Le célèbre Carl Gustav Jung était certainement en avance sur son temps. Que disait donc le psychiatre suisse à propos du lien entre esprit et matière ? Retour sur les éclairages successifs du pionnier de la psychologie des profondeurs.
«
Lorsque la psyché ne fonctionne pas comme il faudrait, le corps peut en subir de grands dommages ; et inversement, une souffrance physique peut entraîner celle de l’âme ; car âme et corps ne sont pas séparés ; ils sont une seule et même vie(1). » Voilà ce qu’écrivait Jung il y a... plus de soixante ans ! Une petite phrase qui, aujourd’hui, peut paraître banale, mais montre combien Jung avait pu anticiper les interrogations et les recherches contemporaines sur le lien corps-esprit. Et encore n’est-elle que le reflet d’une œuvre quasi prophétique qui trouve son point culminant en 1954 avec la finalisation de la rédaction de ses travaux sur l’alchimie
(2).
Très tôt, C. G. Jung tentait déjà de réhabiliter l’âme en tant que réalité, et de la dégager de son image d’entité « immatérielle » n’ayant aucune résonance dans le monde physique, allant même jusqu’à affirmer son point de vue énergétiste face au courant mécaniste dominant dans la science, la psychologie et la psychanalyse naissante. Au début des années 1920, il va plus loin en s’intéressant aux phénomènes qui échappent à la relation de causalité (une cause est toujours précédée d’un effet), comme les « coïncidences » ou les « hasards heureux », et qu’il nomme synchronicités.
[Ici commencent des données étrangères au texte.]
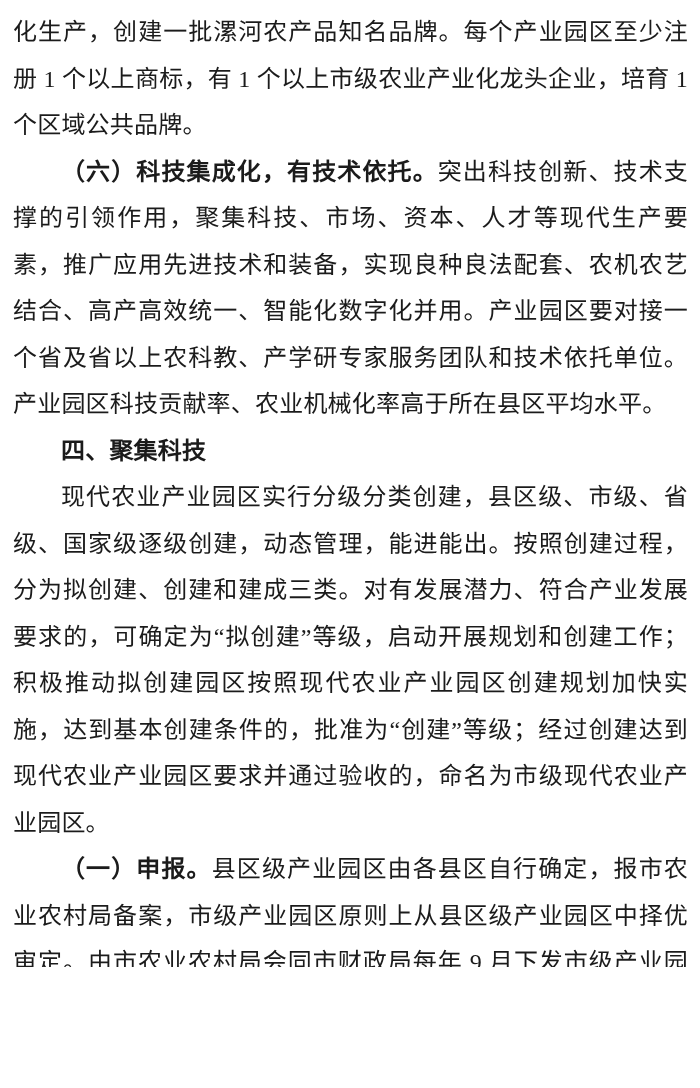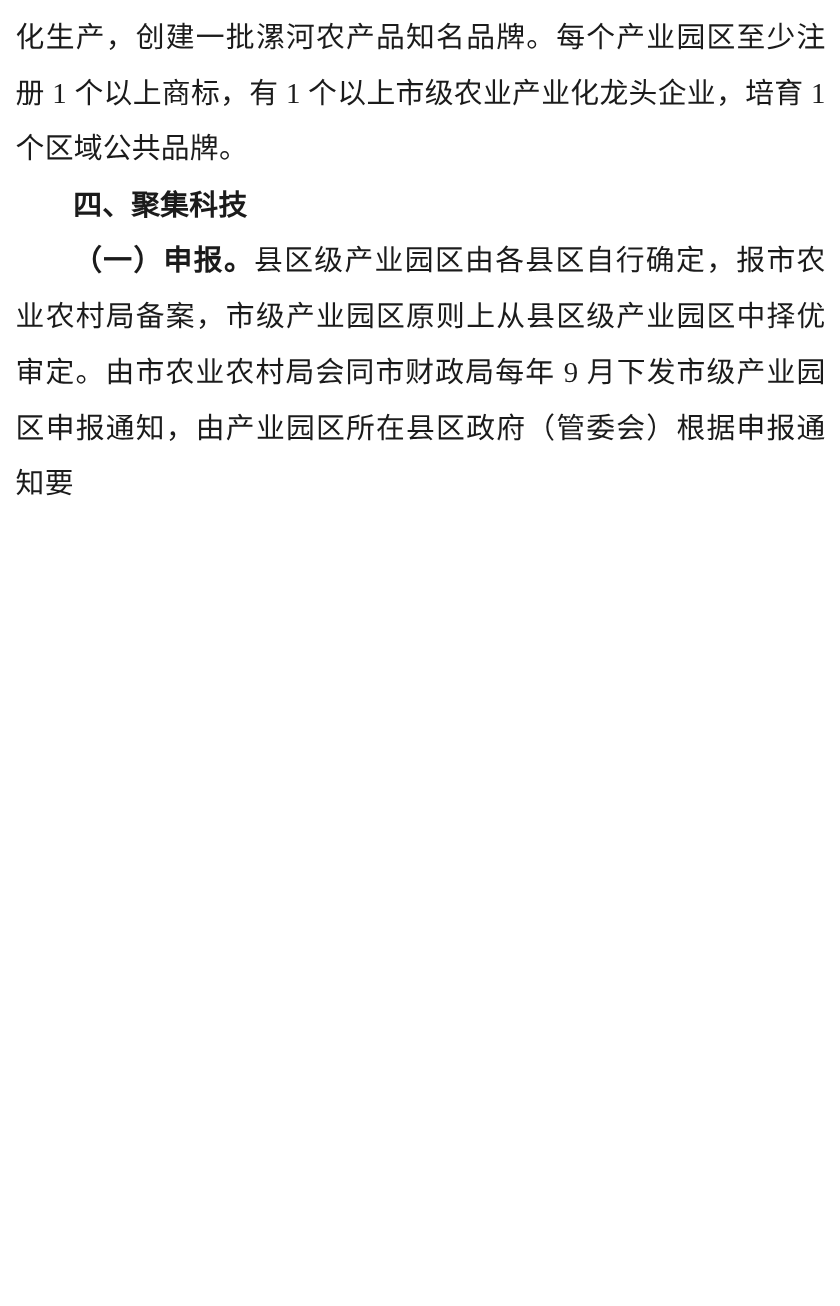"（六）科技集成化，有技术依托。突出科技创新、技术支撑的引领作用，聚集科技、市场、" p.para { html: none -> <p> <span>（六）科技集成化，有技术依托。</span><span>突出科技创新、技术支撑的引领作用，聚集科技、市场、资本、人才等现代生产要素，推广应用先进技术和装备，实现良种良法配套、农机农艺结合、高产高效统一、智能化数字化并用。产业园区要对接一个省及省以上农科教、产学研专家服务团队和技术依托单位。产业园区科技贡献率、农业机械化率高于所在县区平均水平。</span> </p> }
Pendant cette même période, il rencontre le sinologue Richard Wilhelm qui lui transmet l’essence de la pensée du
Yi King, le
Livre des transformations chinois, et approfondit ses concepts d’inconscient collectif et d’archétype qui tracent déjà la route sur le lien esprit-matière.
Mais c’est à partir de 1931 qu’il amorcera un tournant décisif dans ses recherches à la suite de sa rencontre avec le physicien Wolfgang Pauli (qui recevra le prix Nobel en 1945), venu le consulter. Jung découvre que les rêves de son patient sont incroyablement riches et révèlent parfois un contenu symbolique similaire à celui des alchimistes. À l’époque, Pauli tente de découvrir l’unité intérieure qui pourrait exister entre les particules élémentaires et leurs symétries abstraites. Se liant d’amitié, les deux chercheurs partagent alors leur quête parallèle des modèles de structure interne de l’Univers, en explorant notamment l’imbrication esprit-matière qu’ils ressentent intuitivement, et la possibilité d’un « ordre caché » qui expliquerait, entre autres, les synchronicités. C’est alors que Jung, poursuivant ses recherches sur l’alchimie, propose un concept fondamental : l’
unus mundus, le « monde unifié » ou le « monde Un ». «
Nous avons vraiment toutes les raisons de supposer qu’il doit n’y avoir qu’un seul univers dans lequel psyché et matière sont une seule et même chose, et dans laquelle nous effectuons une distinction à des fins de connaissance(3) », écrit-il. Plotin avait certes déjà développé cette notion dans ses
Ennéades(4) avec « l’Un » : notre monde n’est pas un agrégat de réalités distinctes, mais un monde où l’esprit et la matière ne font qu’un. Mais Jung formalisera et argumentera son idée dans la deuxième moitié de son œuvre au fil de ses recherches et de son exploration de l’inconscient, en postulant avec une lucidité étrangement prophétique que notre réalité « double », à la fois psyché et matière, est bien le fondement de notre univers.
Lorsque la psyché ne fonctionne pas, le corps peut en subir de grands dommages.
(1)
L’Âme et la vie, C. G. Jung, éd. Le livre de poche, 2006.
(2)
Mysterium conjunctionis (2 tomes), C. G. Jung, éd. Albin
Michel, 1980, 1982.
(3)
Ma vie, C. G. Jung, éd. Gallimard, 1973.
(4)
Traités, Plotin, éd. Garnier-Flammarion Poche, 2002.